◆ **TEXT SHOWN**:
Re: [vhdl-200x] Request for Input

From: Jonathan Bromley <jonathan.bromley@verilab.com>
Date: Mon Dec 20 2010 - 05:38:06 PST

I haven't contributed to any of this for many years, but I have a high
regard for VHDL and its protagonists, and it would be irresponsible
of me to leave this unsaid.

I don't at all like the way this discussion is going and I think you
need to be just a touch pragmatic here.

No-one in EDA land is even going to bother to yawn if you
suggest they use OO Ada or anything like it.

No-one in EDA land is, at this late stage, going to put in the
investment to build production quality OO extensions to VHDL.

VHDL has unique existing strengths that you should be shouting about
very loudly. As someone who's currently struggling with implementation
of fixed-point in various parts of a SystemVerilog verification project, I'm
pretty jealous of how easy that was in VHDL (easy in principle, though
of course I also know how much work went into making a good job
of it - no slight intended!). But VHDL is too severely hobbled by its
historical baggage to make the running in the heavy-duty verification
space. Two minutes' thought about its creaky file I/O and string
handling will tell you that. Strings and files matter to verification folk.

◆ **MATERIAL PROVIDED**:
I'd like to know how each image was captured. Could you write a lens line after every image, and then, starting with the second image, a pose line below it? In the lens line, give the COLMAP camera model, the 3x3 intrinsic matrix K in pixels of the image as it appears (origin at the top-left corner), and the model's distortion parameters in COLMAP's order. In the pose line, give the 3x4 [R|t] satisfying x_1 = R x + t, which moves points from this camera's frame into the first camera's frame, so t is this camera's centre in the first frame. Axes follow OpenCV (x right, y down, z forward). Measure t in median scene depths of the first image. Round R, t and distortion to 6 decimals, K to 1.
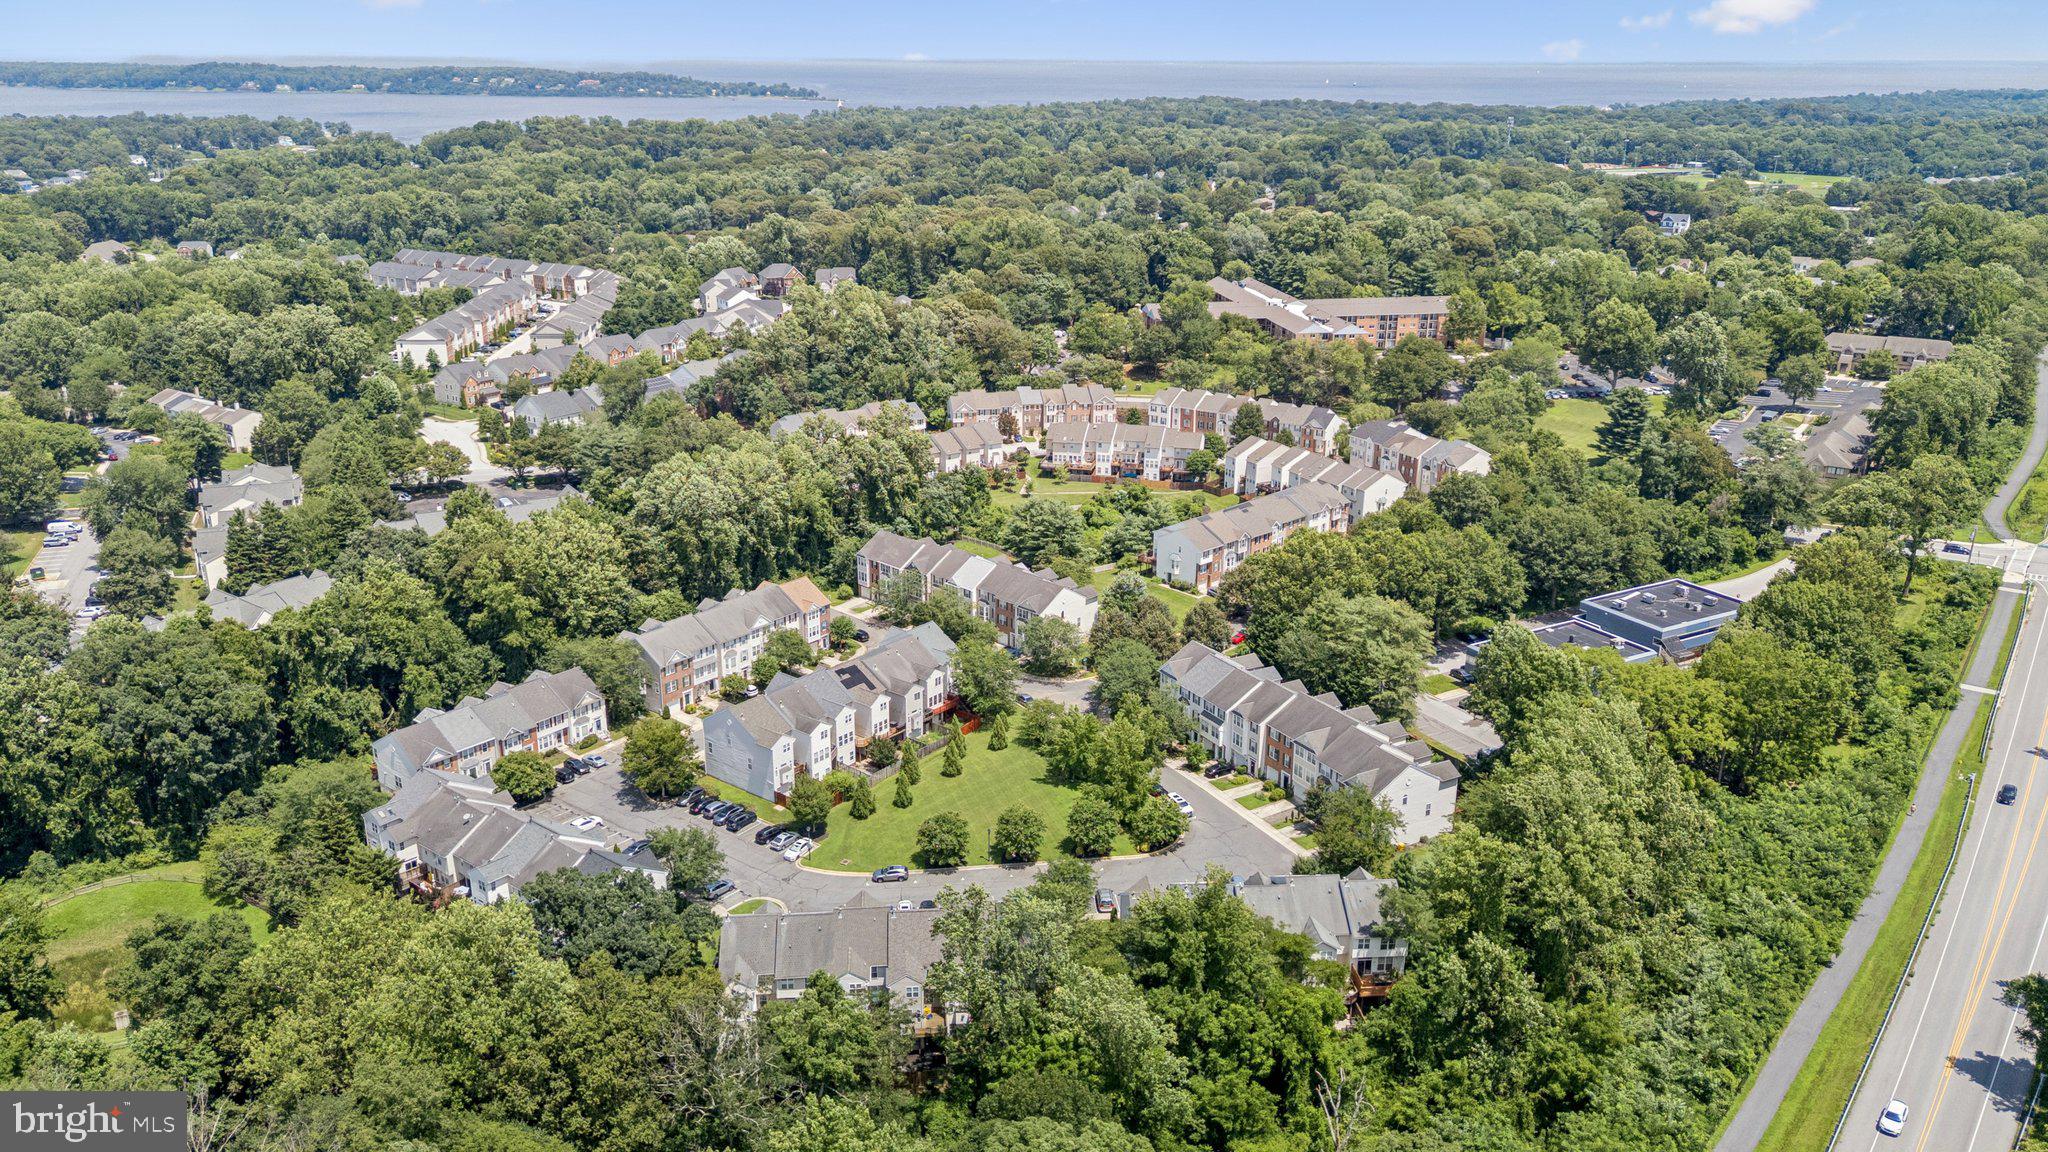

◆ **WORK ORDER**: From the VHDL mailing-list post, write out the passage starting at "I don't at all" and ending at "extensions to VHDL.". Work only from the VHDL mailing-list post; ignore the listing.

◆ **SOLUTION TO THE EXERCISE**:
I don't at all like the way this discussion is going and I think you
need to be just a touch pragmatic here.

No-one in EDA land is even going to bother to yawn if you
suggest they use OO Ada or anything like it.

No-one in EDA land is, at this late stage, going to put in the
investment to build production quality OO extensions to VHDL.